31 Be that as it may, the question is whether the fact that this treatment has now been undertaken and, according to Mr Bell, completed to his satisfaction, amounts to exceptional circumstances. I accept, at least insofar as Mr Bell is concerned, that there is no further advance that can be made in psychological treatment. Mr Bell, it would seem, on the basis of the memorandum of Mr Bannister, is of the view that Mr McGarry has done what can be done at least insofar as release planning is concerned and that further testing of release planning can really only be done as a real world exercise; that is, on release.
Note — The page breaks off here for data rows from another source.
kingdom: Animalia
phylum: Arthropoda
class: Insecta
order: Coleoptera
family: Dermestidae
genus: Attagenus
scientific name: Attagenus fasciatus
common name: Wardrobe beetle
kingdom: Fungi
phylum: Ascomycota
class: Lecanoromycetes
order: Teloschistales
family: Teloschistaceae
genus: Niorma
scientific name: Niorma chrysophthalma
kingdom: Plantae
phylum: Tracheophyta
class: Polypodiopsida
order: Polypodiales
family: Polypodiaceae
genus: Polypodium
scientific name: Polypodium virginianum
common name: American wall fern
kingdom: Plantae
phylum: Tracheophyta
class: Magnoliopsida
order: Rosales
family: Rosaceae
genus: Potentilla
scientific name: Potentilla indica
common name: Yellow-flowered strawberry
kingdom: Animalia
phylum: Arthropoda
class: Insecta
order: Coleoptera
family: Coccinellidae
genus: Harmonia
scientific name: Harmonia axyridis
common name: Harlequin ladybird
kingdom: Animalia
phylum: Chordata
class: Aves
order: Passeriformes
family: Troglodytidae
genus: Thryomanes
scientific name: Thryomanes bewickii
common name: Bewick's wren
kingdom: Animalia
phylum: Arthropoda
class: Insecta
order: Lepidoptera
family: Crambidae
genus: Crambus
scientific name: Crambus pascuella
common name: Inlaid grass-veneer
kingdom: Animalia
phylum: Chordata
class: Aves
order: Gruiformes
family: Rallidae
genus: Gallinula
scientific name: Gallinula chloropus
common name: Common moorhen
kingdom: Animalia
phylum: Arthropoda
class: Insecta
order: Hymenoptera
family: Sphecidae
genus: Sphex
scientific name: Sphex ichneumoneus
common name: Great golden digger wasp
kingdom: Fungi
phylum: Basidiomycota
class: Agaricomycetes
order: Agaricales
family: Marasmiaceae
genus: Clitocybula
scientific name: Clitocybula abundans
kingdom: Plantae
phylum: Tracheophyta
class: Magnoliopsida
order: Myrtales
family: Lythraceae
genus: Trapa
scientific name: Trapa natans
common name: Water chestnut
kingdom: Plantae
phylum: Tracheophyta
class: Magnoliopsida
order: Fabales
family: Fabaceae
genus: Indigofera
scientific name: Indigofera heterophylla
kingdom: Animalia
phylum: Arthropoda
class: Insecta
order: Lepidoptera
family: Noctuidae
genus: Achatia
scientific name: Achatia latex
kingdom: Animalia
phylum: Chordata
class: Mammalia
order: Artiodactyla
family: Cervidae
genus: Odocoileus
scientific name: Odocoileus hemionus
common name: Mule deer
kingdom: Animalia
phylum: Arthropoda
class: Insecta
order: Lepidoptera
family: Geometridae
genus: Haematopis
32 However, as I have said, the test is whether there are exceptional circumstances. The fact that Mr McGarry would otherwise have to wait for seven months for the annual review does not in itself amount to exceptional circumstances. In my view the completion of further treatment is a change of a nature that would be expected in the course of a normal 12 month period following an annual review. The change is not one that is necessarily significant in nature nor one that involves any element of urgency. It is not exceptional and therefore it is not appropriate to grant leave. Therefore leave is refused and the application is dismissed.